[Work to complete]: Repeat the listing exactly. Do not carry over any pictures.

[Data for review]:
○ ○ ○
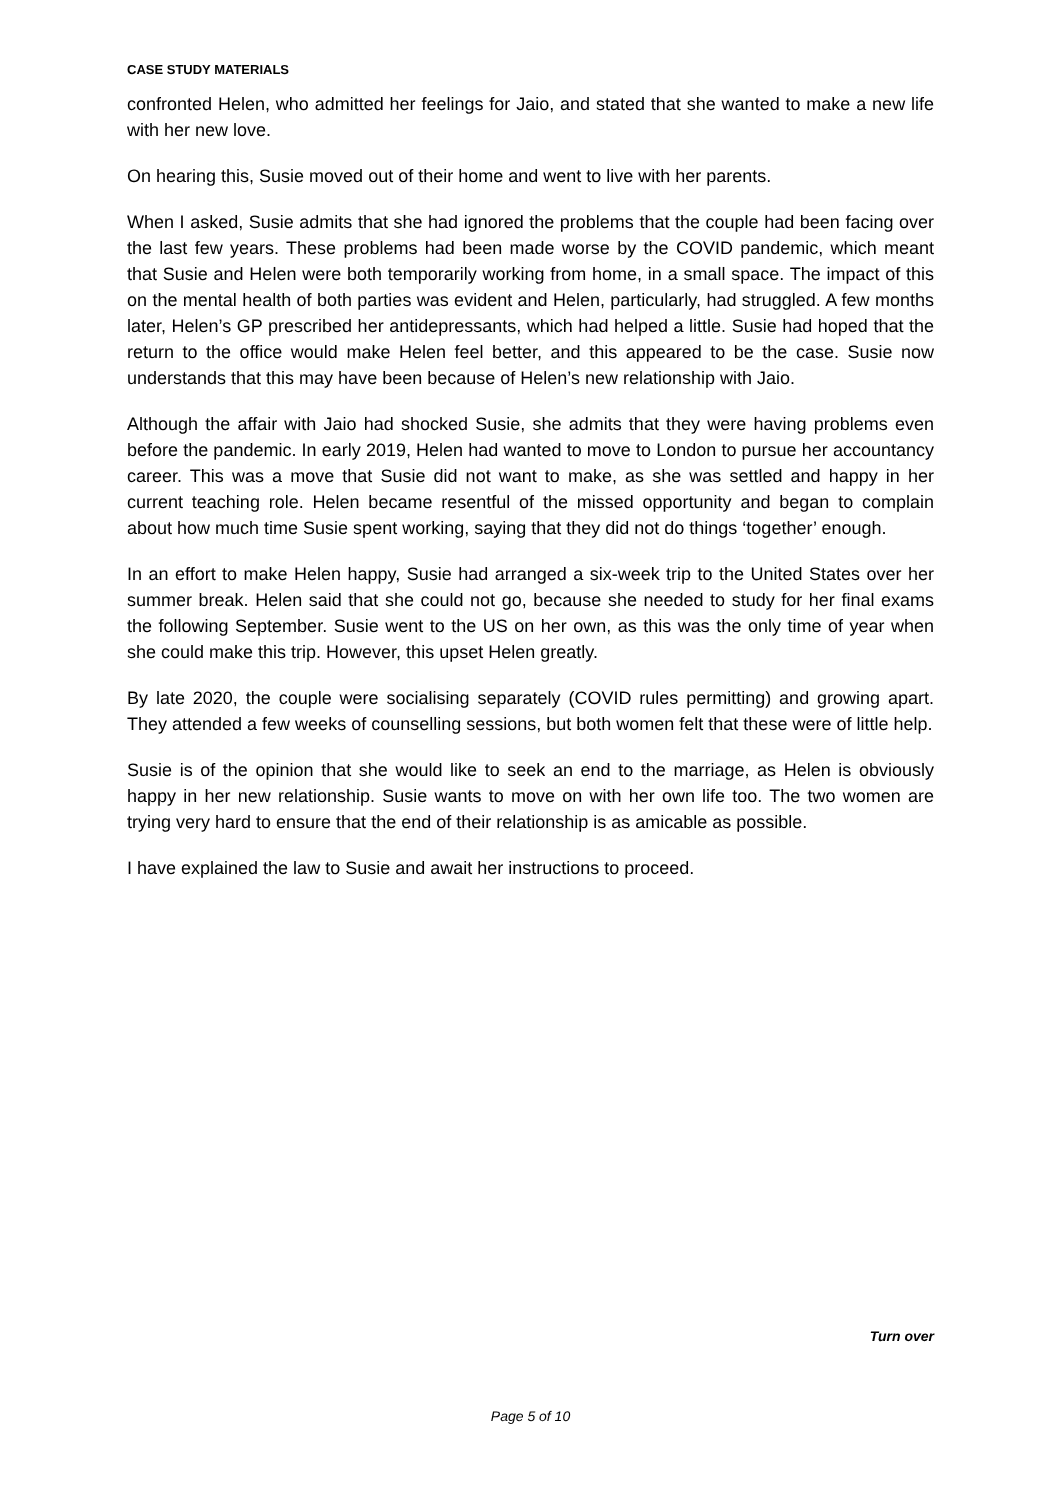CASE STUDY MATERIALS
confronted Helen, who admitted her feelings for Jaio, and stated that she wanted to make a new life with her new love.
On hearing this, Susie moved out of their home and went to live with her parents.
When I asked, Susie admits that she had ignored the problems that the couple had been facing over the last few years. These problems had been made worse by the COVID pandemic, which meant that Susie and Helen were both temporarily working from home, in a small space. The impact of this on the mental health of both parties was evident and Helen, particularly, had struggled. A few months later, Helen’s GP prescribed her antidepressants, which had helped a little. Susie had hoped that the return to the office would make Helen feel better, and this appeared to be the case. Susie now understands that this may have been because of Helen’s new relationship with Jaio.
Although the affair with Jaio had shocked Susie, she admits that they were having problems even before the pandemic. In early 2019, Helen had wanted to move to London to pursue her accountancy career. This was a move that Susie did not want to make, as she was settled and happy in her current teaching role. Helen became resentful of the missed opportunity and began to complain about how much time Susie spent working, saying that they did not do things ‘together’ enough.
In an effort to make Helen happy, Susie had arranged a six-week trip to the United States over her summer break. Helen said that she could not go, because she needed to study for her final exams the following September. Susie went to the US on her own, as this was the only time of year when she could make this trip. However, this upset Helen greatly.
By late 2020, the couple were socialising separately (COVID rules permitting) and growing apart. They attended a few weeks of counselling sessions, but both women felt that these were of little help.
Susie is of the opinion that she would like to seek an end to the marriage, as Helen is obviously happy in her new relationship. Susie wants to move on with her own life too. The two women are trying very hard to ensure that the end of their relationship is as amicable as possible.
I have explained the law to Susie and await her instructions to proceed.
Turn over
Page 5 of 10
○ ○ ○
[Problem solution]:
CASE STUDY MATERIALS
confronted Helen, who admitted her feelings for Jaio, and stated that she wanted to make a new life with her new love.
On hearing this, Susie moved out of their home and went to live with her parents.
When I asked, Susie admits that she had ignored the problems that the couple had been facing over the last few years. These problems had been made worse by the COVID pandemic, which meant that Susie and Helen were both temporarily working from home, in a small space. The impact of this on the mental health of both parties was evident and Helen, particularly, had struggled. A few months later, Helen’s GP prescribed her antidepressants, which had helped a little. Susie had hoped that the return to the office would make Helen feel better, and this appeared to be the case. Susie now understands that this may have been because of Helen’s new relationship with Jaio.
Although the affair with Jaio had shocked Susie, she admits that they were having problems even before the pandemic. In early 2019, Helen had wanted to move to London to pursue her accountancy career. This was a move that Susie did not want to make, as she was settled and happy in her current teaching role. Helen became resentful of the missed opportunity and began to complain about how much time Susie spent working, saying that they did not do things ‘together’ enough.
In an effort to make Helen happy, Susie had arranged a six-week trip to the United States over her summer break. Helen said that she could not go, because she needed to study for her final exams the following September. Susie went to the US on her own, as this was the only time of year when she could make this trip. However, this upset Helen greatly.
By late 2020, the couple were socialising separately (COVID rules permitting) and growing apart. They attended a few weeks of counselling sessions, but both women felt that these were of little help.
Susie is of the opinion that she would like to seek an end to the marriage, as Helen is obviously happy in her new relationship. Susie wants to move on with her own life too. The two women are trying very hard to ensure that the end of their relationship is as amicable as possible.
I have explained the law to Susie and await her instructions to proceed.
Turn over
Page 5 of 10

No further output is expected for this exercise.